Bryc, K., Durand, E. Y., Macpherson, J. M., Reich, D., & Mountain, J. L. (2014). The Genetic Ancestry of African Americans, Latinos, and European Americans across the United States. The American Journal of Human Genetics.

November 15, 2014

Admixture in the Americas: Introduction, partial correlations and IQ predictions based on ancestry

For those who have been living under a rock (i.e. not following my on Twitter), John Fuerst have been very good at compiling data from published research. Have a look at Human Varieties with the tag Admixture Mapping. He asked me to help him analyze it and write it up. I gladly obliged, you can read the draft here. John thinks we should write it all into one huge paper instead of splitting it up as is standard practice. The standard practice is perhaps not entirely just for gaming the reputation system, but also because writing huge papers like that can seem overwhelming and may take a long time to get thru review.

So the project summarized so far is this:

  • Genetic models of trait admixture predict that mixed groups will be in-between the two source population in the trait in proportion to their admixture.
  • For psychological traits such as general intelligence (g), this has previously primarily been studied unsystematically in African Americans, but this line of research seems to have dried up, perhaps because it became too politically sensitive over there.
  • However, there have been some studies using the same method, just examining illness-related traits (e.g. diabetes). These studies usually include socioeconomic variables as controls. In doing so, they have found robust correlations between admixture at the individual level and socioeconomic outcomes: income, occupation, education and the like.
  • John has found quite a lot of these and compiled the results into a table that can be found here.
  • The results clearly show the expected results, namely that more European ancestry is associated with more favorable outcomes, more African or American less favorable outcomes. A few of them are non-significant, but none contradicts. A meta-analysis of this would find a very small p value indeed.
  • One study actually included cognitive measures as co-variates and found results in the generally expected direction. See material under the headline “Cognitive differences in the Americans” in the draft file.
  • There is no necessity that one has to look at the individual level. One can look at the group level too. For this reason John has compiled data about the ancestry proportions of American countries and Mexican regions.
  • For the countries, he has tested this against self-identified proportions, CIA World Factbook estimates, skin reflection data and stuff like that, see: http://humanvarieties.org/2014/10/19/racial-ancestry-in-the-americas-part-1-genomic-continental-racial-admixture-estimate-and-validation/ The results are pretty solid. The estimates are clearly in the right ballpark.

• _Parts of the exercise_:
a) According to the admixture post, what kind of traits did the studies that used the same method examine?
b) Print the admixture post verbatim, starting with "So the project" and going on through "sensitive over there.".
The listing is drawn from a source separate from the admixture post.

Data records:
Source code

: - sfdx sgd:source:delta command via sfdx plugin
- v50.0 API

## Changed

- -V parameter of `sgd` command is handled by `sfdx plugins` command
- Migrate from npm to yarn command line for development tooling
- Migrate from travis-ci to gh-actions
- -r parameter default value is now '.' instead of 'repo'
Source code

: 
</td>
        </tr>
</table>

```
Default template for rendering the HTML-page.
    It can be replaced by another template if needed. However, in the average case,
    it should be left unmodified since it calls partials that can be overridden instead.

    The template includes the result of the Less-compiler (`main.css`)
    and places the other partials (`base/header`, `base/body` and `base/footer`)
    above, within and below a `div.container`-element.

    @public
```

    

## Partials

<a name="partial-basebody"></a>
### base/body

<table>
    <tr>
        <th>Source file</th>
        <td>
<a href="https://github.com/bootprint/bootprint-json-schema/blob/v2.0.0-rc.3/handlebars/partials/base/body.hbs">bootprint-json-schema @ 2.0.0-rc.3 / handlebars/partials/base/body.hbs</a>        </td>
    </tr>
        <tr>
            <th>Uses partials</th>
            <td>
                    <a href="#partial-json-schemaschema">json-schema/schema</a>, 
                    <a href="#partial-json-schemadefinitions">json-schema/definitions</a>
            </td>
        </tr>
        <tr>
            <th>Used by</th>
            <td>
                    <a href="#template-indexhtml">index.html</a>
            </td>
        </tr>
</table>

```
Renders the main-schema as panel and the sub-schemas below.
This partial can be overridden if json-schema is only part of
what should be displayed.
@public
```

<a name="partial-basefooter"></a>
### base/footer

• _Expected results_:
a) Illness-related traits, such as diabetes.

b)
So the project summarized so far is this:

  • Genetic models of trait admixture predict that mixed groups will be in-between the two source population in the trait in proportion to their admixture.
  • For psychological traits such as general intelligence (g), this has previously primarily been studied unsystematically in African Americans, but this line of research seems to have dried up, perhaps because it became too politically sensitive over there.